Security and Compliance Aspects of the Architecture
While detailed security topics belong to security chapters, the logging architecture structurally supports:
- Secure transport:
- TLS between collectors and backends.
- Mutually authenticated connections when required.
- Access control:
- Backend roles and tenants aligned with Kubernetes RBAC.
- Separate endpoints or tenants for audit logs.
- Immutability:
- Restricted modification/deletion of audit indices.
- Append-only write patterns in backends like Loki.
Architectural choices here are driven by:
- Regulatory requirements (e.g., log tamper evidence).

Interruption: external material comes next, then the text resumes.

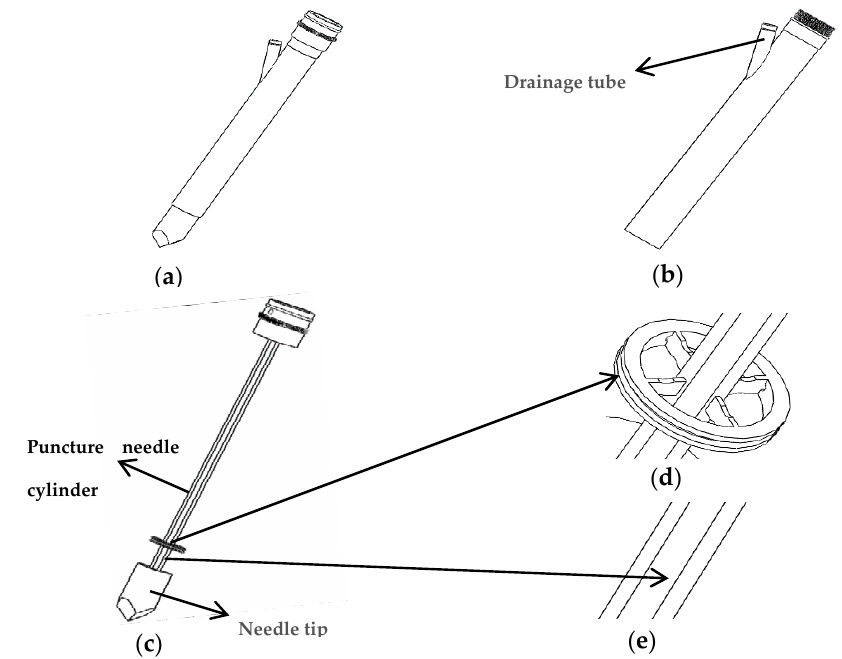
Figure 1. The new type of puncturing needle sensor: ( a ) Overall structure of the puncturing needle; ( b ) External sleeve of the puncture needle; ( c ) Internal structure of the puncture needle; ( d ) Spoke-type structure; ( e ) Groove on the surface of the puncture needle cylinder.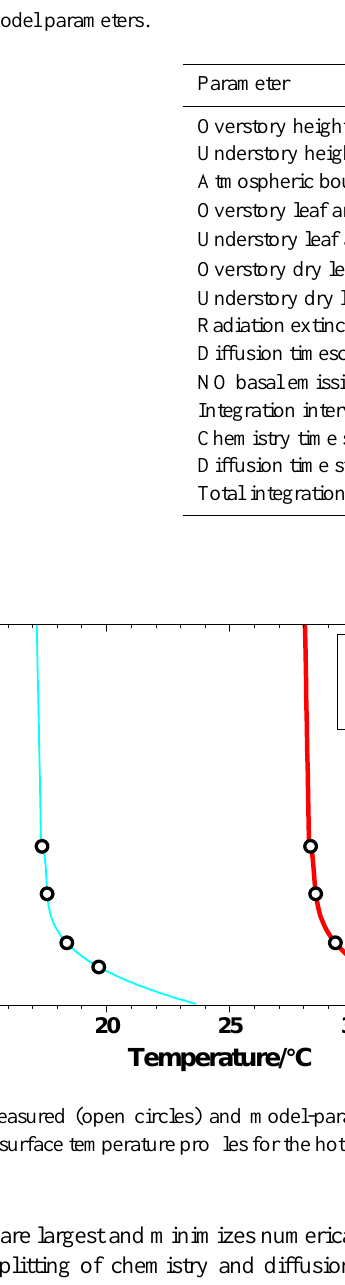
Table 1. Model parameters.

- Organizational policies on who can access which log categories.
High-Level Data Flow Summary
Bringing the pieces together, a typical OpenShift logging data flow looks like:
- Log generation
- Containers, nodes, control-plane components, and APIs emit logs.
- Collection on nodes
- A daemonset collector reads log files or streams and attaches metadata.
- Classification and routing
- Logs are classified as application, infrastructure, or audit.
- Routing pipelines decide destinations and apply transformations.
- Transmission
- Logs are sent over secure channels to:
- Internal logging backend(s).
- External log receivers and SIEM tools.
- Storage and indexing
- Backends store logs partitioned by time, category, and tenant.
- Indices or streams are managed by lifecycle and retention policies.
- Access and analysis
- Users and operators query logs via:
- OpenShift web console.
- CLI tools.
- Backend-native interfaces like Kibana or Grafana.
- RBAC and backend permissions govern visibility.
This logical architecture ensures that, as clusters and workloads scale, logs remain centralized, searchable, and governed according to organizational policies.